- Title card
- Directed by: Cochin Haneefa
- Screenplay by: M. Karunanidhi (dialogues)
- Story by: Cochin Haneefa
- Produced by: Murasoli Selvam
- Starring: Sivakumar Lakshmi Mohan Radhika
- Cinematography: A. Vincent
- Edited by: P. Venkateswara Rao
- Music by: Ilaiyaraaja
- Production company: Poompuhar Productions
- Release date: 29 April 1988;
- Country: India
- Language: Tamil

= Paasa Paravaigal =

Paasa Paravaigal is a 1988 Indian Tamil-language legal drama film directed by Cochin Haneefa and written by M. Karunanidhi, with music by Ilaiyaraaja. The film stars Sivakumar, Lakshmi, Mohan and Radhika. It is a remake of Haneefa's own 1986 Malayalam film Moonnu Masangalku Mumbu. The film was released on 29 April 1988 and became a commercial success. It won the Tamil Nadu State Film Award for Second Best Film, and Radhika won the Best Actress at Cinema Express Awards.

== Plot ==

Sukumar (Sivakumar) and Shankar (Mohan) are famous doctors at the same hospital in Chennai. They have been married to advocates Anandhi (Lakshmi) and Uma (Radhika), respectively. Uma is the younger sister of Sukumar, so both families have a healthy relationship. Meanwhile, Sekar (Nassar) is also a doctor in the same hospital where Sukumar and Shankar work, often crosses paths with the duo and holds a grudge towards them. Sukumar has the ambition of studying medicine in the abroad. But in the placements, Shankar is selected instead of Sukumar. So, to be unknown to anyone, Shankar withdraws his selection to the chief doctor, so that Sukumar can fulfill his ambitions.

Oneday Sukumar leaves for Bangalore to write the examination. The sameday Shankar dies at car accident due to brake failure. A few weeks pass by, and Sukumar goes again for the Bangalore exams. In the meanwhile Sekar meets Uma’s family and accuses Sukumar of the death of Shankar and submits the proofs that show Sukumar hasn’t travelled to Bangalore for the first time. Sekar also blames Sukumar murdered Shankar for the sake of a foreign degree by deliberately cutting the brake wire. Uma initially resists this theory of assumptions, but is convinced later and takes up the case against her own brother.

It is then revealed that Shankar was in love with a girl named Rohini for a few days before his marriage. Now, after Rohini’s death, her brother Dhanaraj (Cochin Haneefa) blackmails and threatens Shankar and expects a lump sum amount. During the court arguments, Sukumar ordered that Dhanraj be brought to prove his statements were true.

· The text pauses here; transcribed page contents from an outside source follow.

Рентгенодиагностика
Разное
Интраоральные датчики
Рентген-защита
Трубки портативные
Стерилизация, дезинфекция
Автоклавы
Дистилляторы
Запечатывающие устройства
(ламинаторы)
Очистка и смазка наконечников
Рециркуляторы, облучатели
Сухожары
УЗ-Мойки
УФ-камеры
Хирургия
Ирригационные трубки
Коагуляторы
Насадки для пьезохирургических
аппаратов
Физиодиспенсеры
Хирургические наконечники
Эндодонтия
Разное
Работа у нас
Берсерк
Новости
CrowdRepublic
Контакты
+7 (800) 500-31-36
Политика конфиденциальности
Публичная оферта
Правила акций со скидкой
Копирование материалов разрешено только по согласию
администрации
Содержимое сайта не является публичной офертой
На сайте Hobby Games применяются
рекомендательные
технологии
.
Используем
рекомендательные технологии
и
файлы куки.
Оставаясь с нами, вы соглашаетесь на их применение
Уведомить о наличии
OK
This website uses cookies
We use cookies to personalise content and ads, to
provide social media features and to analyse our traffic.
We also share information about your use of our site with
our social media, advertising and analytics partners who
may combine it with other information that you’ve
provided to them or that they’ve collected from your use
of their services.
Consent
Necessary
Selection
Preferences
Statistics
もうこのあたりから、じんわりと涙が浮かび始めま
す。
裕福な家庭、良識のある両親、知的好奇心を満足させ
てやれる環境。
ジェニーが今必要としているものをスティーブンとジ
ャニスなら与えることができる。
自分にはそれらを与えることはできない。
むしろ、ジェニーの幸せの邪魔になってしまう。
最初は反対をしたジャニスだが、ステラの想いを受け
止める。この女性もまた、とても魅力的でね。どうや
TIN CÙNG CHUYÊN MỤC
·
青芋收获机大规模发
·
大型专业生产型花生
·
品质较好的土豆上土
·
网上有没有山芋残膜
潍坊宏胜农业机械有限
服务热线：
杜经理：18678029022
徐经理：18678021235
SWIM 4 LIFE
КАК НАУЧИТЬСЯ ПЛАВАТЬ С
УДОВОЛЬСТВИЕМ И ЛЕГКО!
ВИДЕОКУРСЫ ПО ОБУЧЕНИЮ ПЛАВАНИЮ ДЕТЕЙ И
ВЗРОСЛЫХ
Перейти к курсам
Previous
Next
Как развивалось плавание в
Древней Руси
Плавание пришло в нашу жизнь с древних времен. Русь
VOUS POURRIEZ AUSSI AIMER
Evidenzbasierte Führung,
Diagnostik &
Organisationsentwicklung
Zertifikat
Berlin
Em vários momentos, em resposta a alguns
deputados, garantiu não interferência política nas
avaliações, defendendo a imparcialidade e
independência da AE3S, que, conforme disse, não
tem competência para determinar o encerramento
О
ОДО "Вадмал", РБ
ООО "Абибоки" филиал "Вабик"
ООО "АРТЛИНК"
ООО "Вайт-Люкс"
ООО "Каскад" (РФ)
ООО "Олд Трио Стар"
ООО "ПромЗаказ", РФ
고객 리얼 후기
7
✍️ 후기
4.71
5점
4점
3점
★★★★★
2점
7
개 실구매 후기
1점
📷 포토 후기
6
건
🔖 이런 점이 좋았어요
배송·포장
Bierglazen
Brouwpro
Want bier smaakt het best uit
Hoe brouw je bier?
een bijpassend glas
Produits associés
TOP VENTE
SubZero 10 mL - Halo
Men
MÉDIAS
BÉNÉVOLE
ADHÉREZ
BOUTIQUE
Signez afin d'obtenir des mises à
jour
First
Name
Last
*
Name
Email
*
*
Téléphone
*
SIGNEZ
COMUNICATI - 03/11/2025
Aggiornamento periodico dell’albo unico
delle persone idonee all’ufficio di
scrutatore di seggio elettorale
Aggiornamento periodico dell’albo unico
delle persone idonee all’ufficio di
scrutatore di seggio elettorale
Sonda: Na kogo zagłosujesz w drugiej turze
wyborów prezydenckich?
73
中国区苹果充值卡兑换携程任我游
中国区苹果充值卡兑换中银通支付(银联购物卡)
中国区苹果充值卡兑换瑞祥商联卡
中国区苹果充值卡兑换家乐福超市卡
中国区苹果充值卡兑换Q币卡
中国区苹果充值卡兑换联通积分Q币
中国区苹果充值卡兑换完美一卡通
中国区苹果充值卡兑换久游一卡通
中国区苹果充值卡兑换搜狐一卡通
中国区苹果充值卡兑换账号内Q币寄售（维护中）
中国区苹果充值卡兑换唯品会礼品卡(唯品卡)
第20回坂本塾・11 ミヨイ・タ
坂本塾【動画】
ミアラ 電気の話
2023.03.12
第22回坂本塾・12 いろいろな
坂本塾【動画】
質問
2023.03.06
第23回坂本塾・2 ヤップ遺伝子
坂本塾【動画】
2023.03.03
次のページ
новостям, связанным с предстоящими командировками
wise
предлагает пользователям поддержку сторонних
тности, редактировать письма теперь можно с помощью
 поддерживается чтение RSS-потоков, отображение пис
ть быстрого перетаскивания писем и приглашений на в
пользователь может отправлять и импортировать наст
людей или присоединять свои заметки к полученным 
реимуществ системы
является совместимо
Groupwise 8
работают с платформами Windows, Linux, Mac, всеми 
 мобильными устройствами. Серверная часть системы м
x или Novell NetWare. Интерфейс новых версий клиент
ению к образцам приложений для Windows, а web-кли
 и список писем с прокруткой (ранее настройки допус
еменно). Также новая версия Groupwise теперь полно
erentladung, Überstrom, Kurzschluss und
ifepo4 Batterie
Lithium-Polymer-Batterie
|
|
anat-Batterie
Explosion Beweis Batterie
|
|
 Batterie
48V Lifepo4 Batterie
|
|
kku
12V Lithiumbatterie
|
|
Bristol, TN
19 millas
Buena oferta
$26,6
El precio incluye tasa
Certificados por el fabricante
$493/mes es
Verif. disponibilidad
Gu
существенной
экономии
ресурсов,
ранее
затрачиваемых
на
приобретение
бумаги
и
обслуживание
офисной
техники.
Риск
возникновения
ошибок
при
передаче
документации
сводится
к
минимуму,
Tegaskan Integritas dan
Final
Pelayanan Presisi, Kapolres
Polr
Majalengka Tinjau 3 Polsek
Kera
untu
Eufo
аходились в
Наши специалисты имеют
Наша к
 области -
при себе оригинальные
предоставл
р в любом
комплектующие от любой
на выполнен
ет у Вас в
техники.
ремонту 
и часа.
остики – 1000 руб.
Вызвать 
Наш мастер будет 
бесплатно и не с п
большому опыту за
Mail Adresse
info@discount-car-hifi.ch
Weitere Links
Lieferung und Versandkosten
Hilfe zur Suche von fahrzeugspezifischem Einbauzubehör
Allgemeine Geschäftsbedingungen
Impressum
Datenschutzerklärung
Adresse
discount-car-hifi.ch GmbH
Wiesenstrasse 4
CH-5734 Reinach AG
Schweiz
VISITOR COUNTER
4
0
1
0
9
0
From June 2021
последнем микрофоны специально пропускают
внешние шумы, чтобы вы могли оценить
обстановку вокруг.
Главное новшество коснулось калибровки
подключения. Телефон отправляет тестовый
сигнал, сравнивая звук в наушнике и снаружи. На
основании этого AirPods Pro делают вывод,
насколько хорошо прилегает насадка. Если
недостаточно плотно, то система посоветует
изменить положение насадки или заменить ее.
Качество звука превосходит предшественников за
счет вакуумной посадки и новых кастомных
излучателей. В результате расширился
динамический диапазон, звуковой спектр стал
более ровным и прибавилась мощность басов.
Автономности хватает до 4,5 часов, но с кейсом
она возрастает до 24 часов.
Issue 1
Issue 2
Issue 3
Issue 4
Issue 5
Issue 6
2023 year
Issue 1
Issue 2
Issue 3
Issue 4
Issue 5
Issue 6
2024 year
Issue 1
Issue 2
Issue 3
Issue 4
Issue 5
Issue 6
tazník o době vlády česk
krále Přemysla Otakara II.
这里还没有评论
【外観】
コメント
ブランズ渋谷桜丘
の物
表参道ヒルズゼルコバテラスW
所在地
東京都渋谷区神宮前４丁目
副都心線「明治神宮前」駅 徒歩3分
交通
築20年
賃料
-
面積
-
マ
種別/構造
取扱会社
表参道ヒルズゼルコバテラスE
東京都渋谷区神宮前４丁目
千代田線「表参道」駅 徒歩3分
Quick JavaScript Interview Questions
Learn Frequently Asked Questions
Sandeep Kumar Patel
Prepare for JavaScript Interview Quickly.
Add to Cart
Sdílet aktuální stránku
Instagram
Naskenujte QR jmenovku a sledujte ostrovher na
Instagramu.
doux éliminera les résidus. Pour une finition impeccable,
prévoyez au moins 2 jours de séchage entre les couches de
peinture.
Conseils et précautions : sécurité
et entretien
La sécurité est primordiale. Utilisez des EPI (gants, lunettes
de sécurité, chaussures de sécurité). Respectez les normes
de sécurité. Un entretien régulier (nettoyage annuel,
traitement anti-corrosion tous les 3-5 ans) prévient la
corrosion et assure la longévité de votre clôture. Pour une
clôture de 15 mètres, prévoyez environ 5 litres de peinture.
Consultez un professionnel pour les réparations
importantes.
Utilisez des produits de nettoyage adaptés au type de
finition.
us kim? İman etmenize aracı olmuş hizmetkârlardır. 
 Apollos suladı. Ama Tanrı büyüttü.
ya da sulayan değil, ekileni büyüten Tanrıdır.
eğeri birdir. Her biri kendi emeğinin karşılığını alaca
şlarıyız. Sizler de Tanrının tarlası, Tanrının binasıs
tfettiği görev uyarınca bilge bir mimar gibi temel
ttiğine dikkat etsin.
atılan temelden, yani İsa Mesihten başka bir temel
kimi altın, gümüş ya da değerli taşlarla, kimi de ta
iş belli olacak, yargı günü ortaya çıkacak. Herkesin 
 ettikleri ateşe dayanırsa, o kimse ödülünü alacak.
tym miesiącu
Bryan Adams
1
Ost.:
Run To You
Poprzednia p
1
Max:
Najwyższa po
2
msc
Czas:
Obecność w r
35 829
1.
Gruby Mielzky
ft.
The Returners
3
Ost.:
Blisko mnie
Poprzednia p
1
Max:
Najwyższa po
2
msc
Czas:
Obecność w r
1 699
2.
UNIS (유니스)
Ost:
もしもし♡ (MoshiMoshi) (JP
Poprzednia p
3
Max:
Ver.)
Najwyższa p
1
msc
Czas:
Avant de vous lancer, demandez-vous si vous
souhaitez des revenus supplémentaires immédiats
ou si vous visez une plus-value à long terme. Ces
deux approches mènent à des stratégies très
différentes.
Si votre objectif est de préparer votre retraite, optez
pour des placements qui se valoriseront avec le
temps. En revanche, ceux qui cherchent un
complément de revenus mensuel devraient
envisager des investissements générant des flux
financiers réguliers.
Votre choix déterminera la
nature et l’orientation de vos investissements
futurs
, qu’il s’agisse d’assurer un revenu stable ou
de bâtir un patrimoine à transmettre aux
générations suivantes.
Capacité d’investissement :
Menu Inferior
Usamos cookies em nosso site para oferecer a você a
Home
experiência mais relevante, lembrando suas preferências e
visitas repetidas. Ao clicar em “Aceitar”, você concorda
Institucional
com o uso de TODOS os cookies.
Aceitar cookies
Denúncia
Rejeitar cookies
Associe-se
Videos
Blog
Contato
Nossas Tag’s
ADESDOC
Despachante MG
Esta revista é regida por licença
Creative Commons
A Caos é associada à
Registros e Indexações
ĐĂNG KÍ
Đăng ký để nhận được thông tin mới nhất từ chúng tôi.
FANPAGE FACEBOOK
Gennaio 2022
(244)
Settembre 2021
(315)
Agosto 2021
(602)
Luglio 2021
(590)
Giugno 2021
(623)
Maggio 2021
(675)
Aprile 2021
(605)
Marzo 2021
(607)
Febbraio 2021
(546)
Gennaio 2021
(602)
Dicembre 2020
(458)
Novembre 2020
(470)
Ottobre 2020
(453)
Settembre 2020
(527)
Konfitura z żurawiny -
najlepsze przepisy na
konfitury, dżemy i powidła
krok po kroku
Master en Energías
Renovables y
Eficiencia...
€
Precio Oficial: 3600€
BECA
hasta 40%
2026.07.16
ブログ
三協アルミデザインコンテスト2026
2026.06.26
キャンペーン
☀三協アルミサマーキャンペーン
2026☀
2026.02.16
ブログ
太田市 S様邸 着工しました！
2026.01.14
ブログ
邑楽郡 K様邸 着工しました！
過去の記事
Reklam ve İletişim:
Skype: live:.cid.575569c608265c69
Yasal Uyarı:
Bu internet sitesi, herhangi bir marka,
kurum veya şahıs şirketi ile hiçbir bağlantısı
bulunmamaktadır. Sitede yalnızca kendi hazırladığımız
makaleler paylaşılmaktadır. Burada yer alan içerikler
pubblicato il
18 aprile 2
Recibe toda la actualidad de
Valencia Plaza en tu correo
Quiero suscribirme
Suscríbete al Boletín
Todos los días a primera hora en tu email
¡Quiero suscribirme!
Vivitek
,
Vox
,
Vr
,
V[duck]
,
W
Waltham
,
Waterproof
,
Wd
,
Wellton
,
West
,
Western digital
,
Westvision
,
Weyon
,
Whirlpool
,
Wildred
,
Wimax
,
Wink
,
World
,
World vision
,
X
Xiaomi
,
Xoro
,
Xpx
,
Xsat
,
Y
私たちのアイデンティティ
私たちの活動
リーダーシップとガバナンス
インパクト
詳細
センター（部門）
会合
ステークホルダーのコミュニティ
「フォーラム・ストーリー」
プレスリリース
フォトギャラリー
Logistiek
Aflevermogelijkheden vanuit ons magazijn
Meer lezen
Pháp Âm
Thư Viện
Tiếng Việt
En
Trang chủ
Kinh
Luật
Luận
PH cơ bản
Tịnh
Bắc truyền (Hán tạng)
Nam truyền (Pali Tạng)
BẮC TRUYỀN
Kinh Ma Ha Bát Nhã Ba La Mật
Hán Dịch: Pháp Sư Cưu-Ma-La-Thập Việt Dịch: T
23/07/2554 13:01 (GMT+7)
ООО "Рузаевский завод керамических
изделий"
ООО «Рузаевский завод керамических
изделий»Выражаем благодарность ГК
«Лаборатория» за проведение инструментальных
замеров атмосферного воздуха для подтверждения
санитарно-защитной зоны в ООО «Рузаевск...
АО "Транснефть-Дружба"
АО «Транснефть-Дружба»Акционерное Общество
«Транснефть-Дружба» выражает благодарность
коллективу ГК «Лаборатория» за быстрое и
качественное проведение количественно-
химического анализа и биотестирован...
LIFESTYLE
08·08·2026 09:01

To everyone’s shock, Sukumar revealed that Dhanraj could not come because he already killed Dhanraj with his own hands. It was actually Sukumar who went to meet Dhnaraj at Bangalore for the first time and tried to sort things out smoothly without violence. While waiting for the Bangalore, he received the news that Shankar had been killed by Dhanraj. So to retaliate, he went straight to Dhanraj and killed him. Sukumar asks the honourable court that he is ready to do whatever will make his sister happy. The movie ends with Uma asking for forgiveness from Sukumar for understanding him wrongly, and they are united.

== Production ==
Paasa Paravaigal is a remake of Haneefa's own 1986 Malayalam film Moonnu Masangalku Mumbu. After Karunanidhi saw the Malayalam film he met Haneefa and expressed interest in remaking the film; Haneefa agreed as long as Karunanidhi alone write the screenplay. Mohan dubbed in his own voice for the first time in a Tamil film.

== Soundtrack ==
The music was by Ilaiyaraaja and lyrics were written by Gangai Amaran and Vaali. The song "Thenpandi Thamizhe" attained popularity.

| Song | Singer | Length |
|---|---|---|
| "Thenpandi Thamizhe" | K. J. Yesudas, K. S. Chithra | 04:10 |
| "Maappillaye Maappillaye" | Ilaiyaraaja, Malaysia Vasudevan | 04:32 |
| "Thenpandi Thamizhe" – 2 | K. J. Yesudas | 04:28 |
| "Thenpandi Thamizhe" – (Sad) | Ilaiyaraaja |  |

== Release and reception ==
Paasa Paravaigal was released on 29 April 1988. N. Krishnaswamy of The Indian Express wrote, "As long as the film dwells on the nuances in the relationships of its lead characters [...] it sails smoothly and with an assurance that signals bon voyage." The film was a commercial success running for over 100 days in theatres. It won the Tamil Nadu State Film Award for Second Best Film, and Radhika won the Cinema Express Award for Best Actress – Tamil.